Sofrimentos desconhecidos

Entre o pequeno rio Loing e o Sena, estende-se uma vasta planície delimitada pela floresta de Fontainebleau, pelas cidades de Moret, Nemours e Montereau. Apenas raros montículos se oferecem à vista nessa árida região; às vezes, no meio dos campos, alguns capões servem de abrigo aos animais; fora isso, por toda parte veem-se aquelas linhas sem-fim, amarelas ou cinzentas, próprias dos horizontes da Sologne, da Beauce e do Berri. No meio dessa planície, entre Moret e Montereau, o viajante avista um velho castelo chamado Saint-Lange, cujos arredores não carecem de grandeza nem de majestade. Há magníficas alamedas de olmos, fossos, longas muralhas, jardins imensos, além dos vastos prédios senhoriais que, para serem construídos, exigiam os benefícios dos impostos extraordinários, os do fisco, os peculatos autorizados, ou as grandes fortunas aristocráticas hoje destruídas pelo martelo do Código Civil. Se um artista ou um sonhador viesse a perder-se por acaso nos caminhos de profundos sulcos ou nas terras duras de lavrar que defendem o acesso à região, ele se perguntaria por que capricho esse poético castelo foi construído nessa savana de trigo, nesse deserto de cré, de marga e de areia, onde a alegria morre, onde a tristeza nasce infalivelmente, onde a alma é incessantemente fatigada por uma solidão sem voz, por um horizonte monótono, belezas negativas, mas favoráveis aos sofrimentos que não querem consolo.

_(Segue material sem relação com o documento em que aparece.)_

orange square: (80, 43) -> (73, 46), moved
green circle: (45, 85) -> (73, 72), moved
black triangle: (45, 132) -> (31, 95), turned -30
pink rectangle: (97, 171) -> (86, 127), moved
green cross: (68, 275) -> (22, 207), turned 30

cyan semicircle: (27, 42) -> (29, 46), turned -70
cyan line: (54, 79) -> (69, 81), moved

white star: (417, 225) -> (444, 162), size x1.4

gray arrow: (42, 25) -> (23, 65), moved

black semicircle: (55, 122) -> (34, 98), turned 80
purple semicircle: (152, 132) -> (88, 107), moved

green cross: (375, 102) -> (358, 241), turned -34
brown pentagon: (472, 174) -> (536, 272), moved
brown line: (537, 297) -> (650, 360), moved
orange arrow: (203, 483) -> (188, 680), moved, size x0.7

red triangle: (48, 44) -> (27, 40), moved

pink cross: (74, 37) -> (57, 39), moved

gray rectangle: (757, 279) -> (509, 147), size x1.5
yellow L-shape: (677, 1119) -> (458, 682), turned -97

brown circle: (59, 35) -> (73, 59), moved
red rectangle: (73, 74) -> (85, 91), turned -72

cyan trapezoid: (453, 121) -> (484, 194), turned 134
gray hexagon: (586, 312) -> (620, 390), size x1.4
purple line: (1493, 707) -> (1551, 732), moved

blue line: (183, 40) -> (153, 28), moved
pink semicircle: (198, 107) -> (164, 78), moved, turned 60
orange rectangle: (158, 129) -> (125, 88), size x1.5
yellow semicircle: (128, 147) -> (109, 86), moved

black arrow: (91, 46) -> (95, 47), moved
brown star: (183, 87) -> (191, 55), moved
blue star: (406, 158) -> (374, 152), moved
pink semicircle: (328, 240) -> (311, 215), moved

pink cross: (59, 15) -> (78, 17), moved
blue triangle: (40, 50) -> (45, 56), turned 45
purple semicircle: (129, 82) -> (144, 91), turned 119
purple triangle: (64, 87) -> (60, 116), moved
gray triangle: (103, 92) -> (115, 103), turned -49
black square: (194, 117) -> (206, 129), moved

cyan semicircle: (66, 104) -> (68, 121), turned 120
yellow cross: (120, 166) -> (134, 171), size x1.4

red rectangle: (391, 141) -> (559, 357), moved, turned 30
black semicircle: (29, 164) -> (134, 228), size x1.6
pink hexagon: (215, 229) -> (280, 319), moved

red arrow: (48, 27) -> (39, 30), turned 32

Uma mulher jovem, célebre em Paris por sua graça, por sua figura, por seu espírito, e cuja posição social, cuja fortuna estavam de acordo com sua alta celebridade, veio, para o grande espanto da pequena aldeia, situada a uma milha de Saint-Lange, estabelecer-se ali no final do ano de 1820[1]. Já fazia um tempo imemorial que os agricultores e os camponeses não viam senhores no castelo.